Over the past two years, migration in the Darien region has continued to increase, with populations moving across borders from the south to the center and ultimately to North America. This phenomenon is not only due to political and economic instability in Latin America and the Caribbean, exacerbated by the COVID-19 pandemic, but also to conflicts and challenges in other parts of the world.

In the first three months of 2024, more than 135,000 people passed through this area, mainly from Colombia, Ecuador, Haiti, Peru and Venezuela, but also from Afghanistan, Angola, Bangladesh, China and India, to name a few.

While migrants are particularly vulnerable to health problems, caused by a lack of access to preventative care and medication for pre-existing conditions, the harsh terrain of the Darien region also exposes them to extreme weather, wild animals, violence and exploitation.

The report shows that levels of vulnerability among populations in transit have also increased in recent years due to an increase in the number of migrants with disabilities, women travelling alone, pregnant women and women with children under one year old, in addition to the number of unaccompanied children and adolescents.

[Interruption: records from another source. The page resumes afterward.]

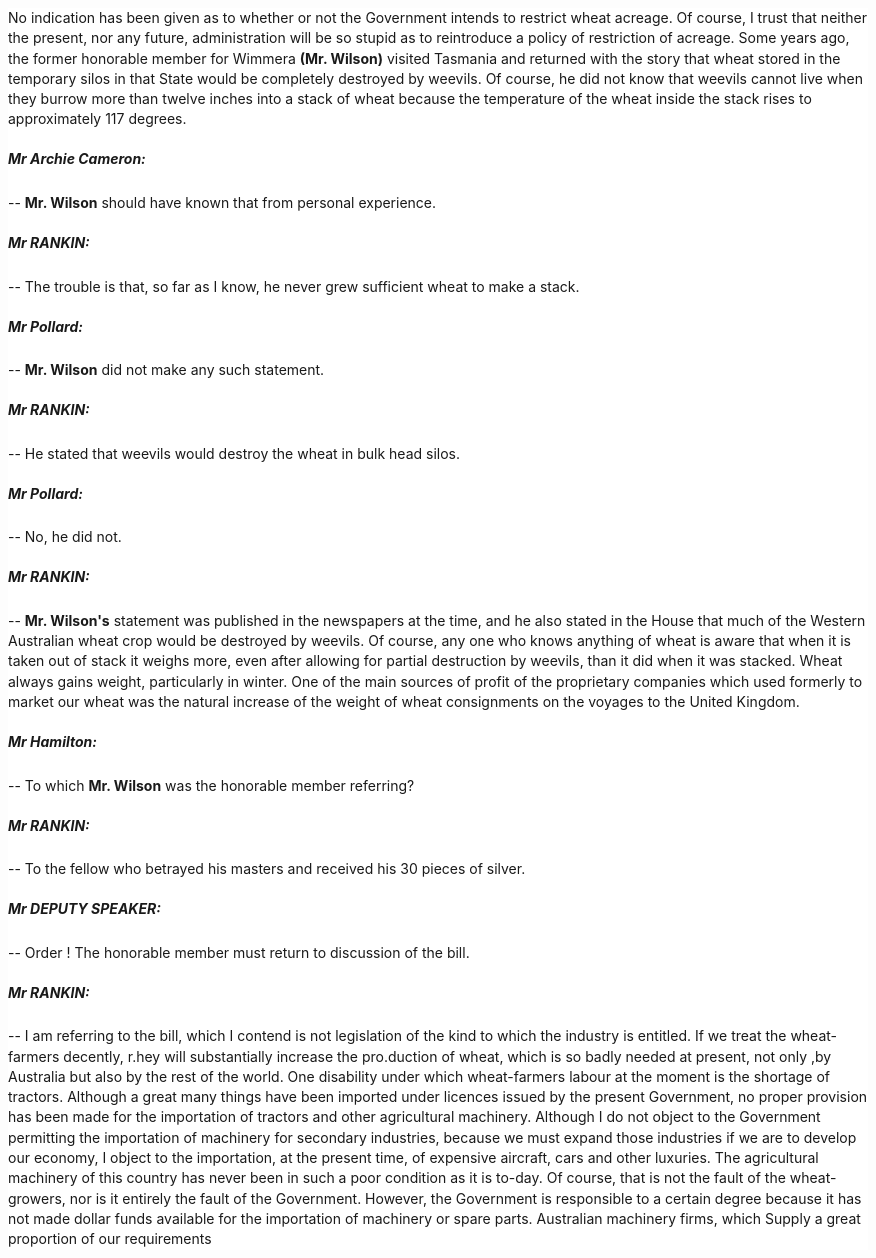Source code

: No indication has been given as to whether or not the Government intends to restrict wheat acreage. Of course, I trust that neither the present, nor any future, administration will be so stupid as to reintroduce a policy of restriction of acreage. Some years ago, the former honorable member for Wimmera  **(Mr. Wilson)**  visited Tasmania and returned with the story that wheat stored in the temporary silos in that State would be completely destroyed by weevils. Of course, he did not know that weevils cannot live when they burrow more than twelve inches into a stack of wheat because the temperature of the wheat inside the stack rises to approximately 117 degrees. 

##### Mr Archie Cameron:

--  **Mr. Wilson**  should have known that from personal experience. 

##### Mr RANKIN:

-- The trouble is that, so far as I know, he never grew sufficient wheat to make a stack. 

##### Mr Pollard:

--  **Mr. Wilson**  did not make any such statement. 

##### Mr RANKIN:

-- He stated that weevils would destroy the wheat in bulk head silos. 

##### Mr Pollard:

-- No, he did not. 

##### Mr RANKIN:

--  **Mr. Wilson's**  statement was published in the newspapers at the time, and he also stated in the House that much of the Western Australian wheat crop would be destroyed by weevils. Of course, any one who knows anything of wheat is aware that when it is taken out of stack it weighs more, even after allowing for partial destruction by weevils, than it did when it was stacked. Wheat always gains weight, particularly in winter. One of the main sources of profit of the proprietary companies which used formerly to market our wheat was the natural increase of the weight of wheat consignments on the voyages to the United Kingdom. 

##### Mr Hamilton:

-- To which  **Mr. Wilson**  was the honorable member referring? 

##### Mr RANKIN:

-- To the fellow who betrayed his masters and received his 30 pieces of silver. 

##### Mr DEPUTY SPEAKER:

-- Order ! The honorable member must return to discussion of the bill. 

##### Mr RANKIN:

-- I am referring to the bill, which I contend is not legislation of the kind to which the industry is entitled. If we treat the wheat-farmers decently,  r.hey will substantially increase the pro.duction of wheat, which is so badly needed at present, not only ,by Australia but also by the rest of the world. One disability under which wheat-farmers labour at the moment is the shortage of tractors. Although a great many things have been imported under licences issued by the present Government, no proper provision has been made for the importation of tractors and other agricultural machinery. Although I do not object to the Government permitting the importation of machinery for secondary industries, because we must expand those industries if we are to develop our economy, I object to the importation, at the present time, of expensive aircraft, cars and other luxuries. The agricultural machinery of this country has never been in such a poor condition as it is to-day. Of course, that is not the fault of the wheat-growers, nor is it entirely the fault of the Government. However, the Government is responsible  to  a certain degree because it has not made dollar funds available for the importation of machinery or spare parts. Australian machinery firms, which Supply a great proportion of our requirements 
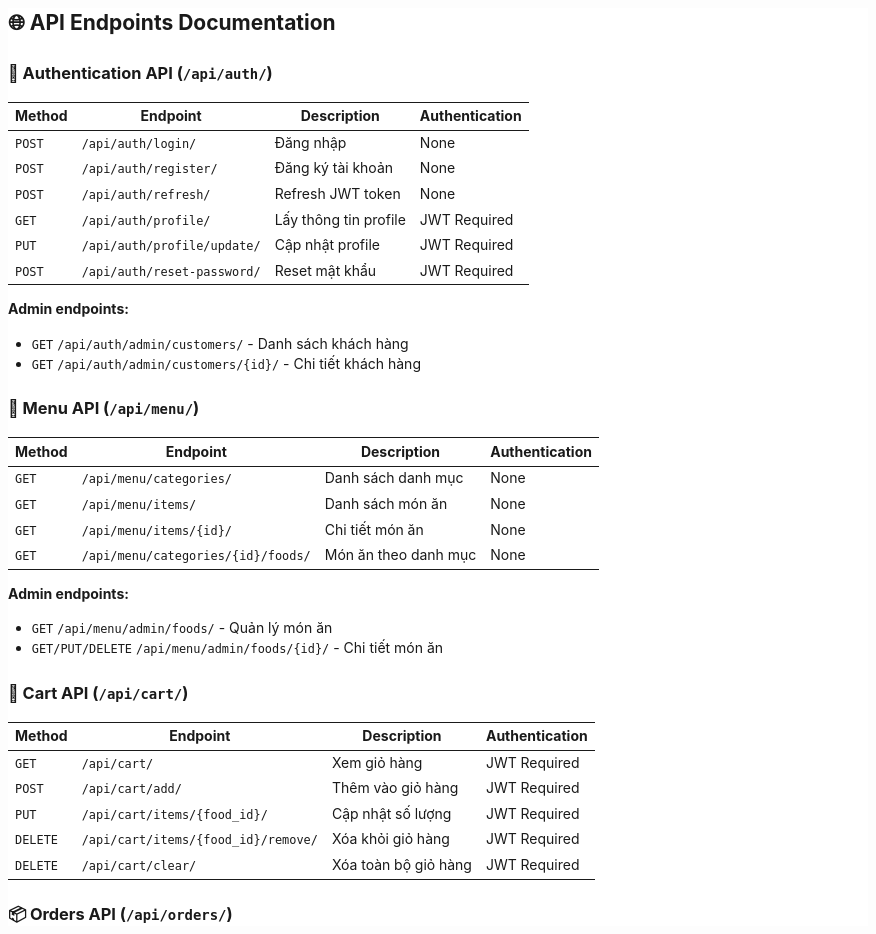 ## 🌐 API Endpoints Documentation

### 🔐 Authentication API (`/api/auth/`)

| Method | Endpoint | Description | Authentication |
|--------|----------|-------------|----------------|
| `POST` | `/api/auth/login/` | Đăng nhập | None |
| `POST` | `/api/auth/register/` | Đăng ký tài khoản | None |
| `POST` | `/api/auth/refresh/` | Refresh JWT token | None |
| `GET` | `/api/auth/profile/` | Lấy thông tin profile | JWT Required |
| `PUT` | `/api/auth/profile/update/` | Cập nhật profile | JWT Required |
| `POST` | `/api/auth/reset-password/` | Reset mật khẩu | JWT Required |

**Admin endpoints:**
- `GET` `/api/auth/admin/customers/` - Danh sách khách hàng
- `GET` `/api/auth/admin/customers/{id}/` - Chi tiết khách hàng

### 🍔 Menu API (`/api/menu/`)

| Method | Endpoint | Description | Authentication |
|--------|----------|-------------|----------------|
| `GET` | `/api/menu/categories/` | Danh sách danh mục | None |
| `GET` | `/api/menu/items/` | Danh sách món ăn | None |
| `GET` | `/api/menu/items/{id}/` | Chi tiết món ăn | None |
| `GET` | `/api/menu/categories/{id}/foods/` | Món ăn theo danh mục | None |

**Admin endpoints:**
- `GET` `/api/menu/admin/foods/` - Quản lý món ăn
- `GET/PUT/DELETE` `/api/menu/admin/foods/{id}/` - Chi tiết món ăn

### 🛒 Cart API (`/api/cart/`)

| Method | Endpoint | Description | Authentication |
|--------|----------|-------------|----------------|
| `GET` | `/api/cart/` | Xem giỏ hàng | JWT Required |
| `POST` | `/api/cart/add/` | Thêm vào giỏ hàng | JWT Required |
| `PUT` | `/api/cart/items/{food_id}/` | Cập nhật số lượng | JWT Required |
| `DELETE` | `/api/cart/items/{food_id}/remove/` | Xóa khỏi giỏ hàng | JWT Required |
| `DELETE` | `/api/cart/clear/` | Xóa toàn bộ giỏ hàng | JWT Required |

### 📦 Orders API (`/api/orders/`)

Due to the lack of health care along the route, migrants are often deprived of vital antenatal care, as well as care for chronic diseases such as diabetes, hypertension and HIV. The lack of specialized services, including sexual and reproductive health, and mental health issues also compound migrants’ health problems.

Lack of access to health services, sanitation, basic hygiene and safe water, as well as consumption of unsafe and micronutrient-poor street foods and nights spent sleeping outdoors, have also increased the incidence of skin lesions, respiratory infections and foodborne diseases among children under five – the leading cause of death in this age group in both countries.

To help address these issues, the report makes six recommendations:

  • Strengthen coordination and partnerships between countries to ensure a more coherent and rapid response to health situations;
  • Improving access to health services for migrants in transit, as well as for host populations;
  • Strengthen health surveillance and information management in accordance with the International Health Regulations (IHR);
  • Strengthening institutional and community capacities to combat preventable diseases and deaths;
  • Support countries in developing and strengthening policies, programmes and frameworks to address migrant health;
  • Help create plans to promote preparedness, response and recovery in the context of a migrant health crisis.

PAHO continues to work with countries in the Americas to support the development of migration response plans to improve access to health for migrant and local populations, improve health surveillance, and strengthen partnerships and networks.

The Organization also works with host countries to implement health promotion campaigns on issues related to dengue prevention, sexual and reproductive health and other health topics, as well as to develop campaigns to combat xenophobia, stigma and discrimination.